The first time he injected the research medicine into a patient having chest discomfort, Antman was concerned about how things would turn out.

“Lo and behold, the patient immediately improved,” Antman said. “That experience with that patient made me very interested in what we now call critical-care cardiology.”

The job running that cardiac care unit opened shortly before Antman’s cardiology fellowship ended. He and a colleague applied for the position. They got the job. The colleague left after a year. Antman remained director of the cardiac care unit at Brigham and Women’s Hospital for 29 years.

His tenure spanned an incredible era in medicine. Among the advances, nitroglycerine went from an experimental drug to one used routinely; implantable defibrillators and stents that prop open clogged arteries arrived; and recently, cooling patients who suffer a cardiac arrest to preserve brain function became an accepted intervention.

“I was there when we did the first heart transplant in New England,” he said. “I became very interested in cardiac pacemakers, and for a couple of years ran our pacemaker service.”

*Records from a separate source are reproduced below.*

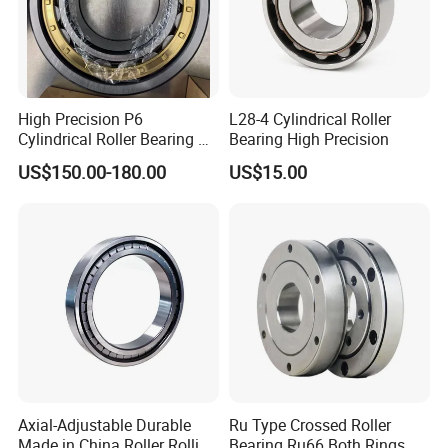
High Precision P6
L28-4 Cylindrical Roller
Cylindrical Roller Bearing Nu
Bearing High Precision
Series Nu234 Nu2234
US$150.00-180.00
US$15.00
Nu334 Nu2334 Taper
Tapered Thrust Spherical
NO 9.
Our Roller Bearing Packaging Box
:
Needle Roller Ball Wheel
Bearing
Axial-Adjustable Durable
Ru Type Crossed Roller
Made in China Roller Rolling
Bearing Ru66 Both Rings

In addition to accepting a variety of leadership roles at his hospital and in other medical organizations, he also remained active in research, publishing hundreds of papers. In 2003, he became a professor of medicine at Harvard.

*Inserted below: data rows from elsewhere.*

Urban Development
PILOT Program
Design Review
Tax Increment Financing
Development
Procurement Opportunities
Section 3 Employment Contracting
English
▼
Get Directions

Antman stepped down from his beloved position in the critical care unit in 2009. Why? Largely to step up his involvement with the American Heart Association.


Overseeing Scientific Sessions – the nation’s premier gathering of cardiovascular thought – was one of several major tasks that groomed Antman for the job of volunteer president.

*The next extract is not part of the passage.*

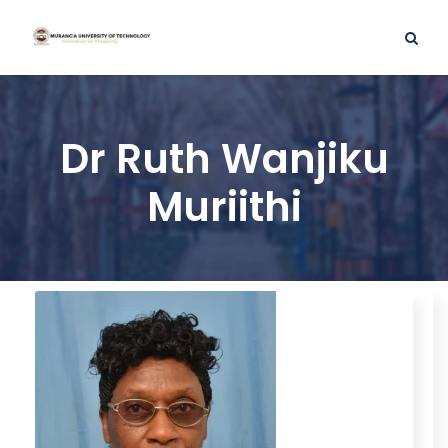
Dr Ruth Wanjiku
Muriithi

The best training was spending the last year as president-elect, shadowing his predecessor and friend, Mariell Jessup, M.D., medical director of the Penn Heart and Vascular Center in Philadelphia.

“I hope I can live up to her very strong track record,” he said.

At a recent American Heart Association ceremony, Jessup and Antman both smiled as she pinned upon his lapel the same pin worn by each AHA president for several decades.


Antman takes over with a clear vision for the upcoming year.

As he wrote in a statement on his presidential goals, “By working together as a strong unbroken chain we can continue to loosen the grip that heart disease and stroke still have on millions of Americans today. Today, we have less of a problem acquiring data and much more of a problem in interpreting the tidal wave of information engulfing us. Thus, as President I want to ensure that all of us at the AHA embrace an information age that requires us to learn new terms and concepts and to think differently about heart disease and its treatment – because now the technology allows us to do just that.”

For example, high blood pressure is a major risk for heart disease and stroke that can be controlled.

Historically, patients have had their blood pressure checked at a doctor’s office. Maybe they get extra readings at a clinic, or drug store. Some even have their own cuff to track blood pressure.

“But here’s what we can do today,” Antman said. “Patients can purchase a blood pressure cuff that communicates directly with their smartphone. Their readings are stored on the phone so they can take it to their physician and provide a display of several months’ of data. … We have to think differently about how we diagnose and treat patients because of what technology offers us.”


There are a few more things worth knowing about Dr. Elliott Antman, primarily involving his family.

Dr. Karen Antman also has been busy with her own career as an internationally renowned cancer doctor – serving as president of several national cancer organizations, and now as the Dean of the Boston University School of Medicine. This November, she’ll be at Scientific Sessions in Chicago to hear him give his Presidential Address, a highlight of every leader’s tenure.

And then there’s the rest of the Antman family – their daughter, son and five grandchildren.

Their two children became physicians. Each also married a medical school classmate, just like their parents!

Having seen how busy their parents’ lives were, the kids might have turned away from medicine. The opposite happened.

“I asked them about that one night at dinner and they said, `We saw how happy you were in your career decisions,’” Antman said. “That was a very gratifying answer.”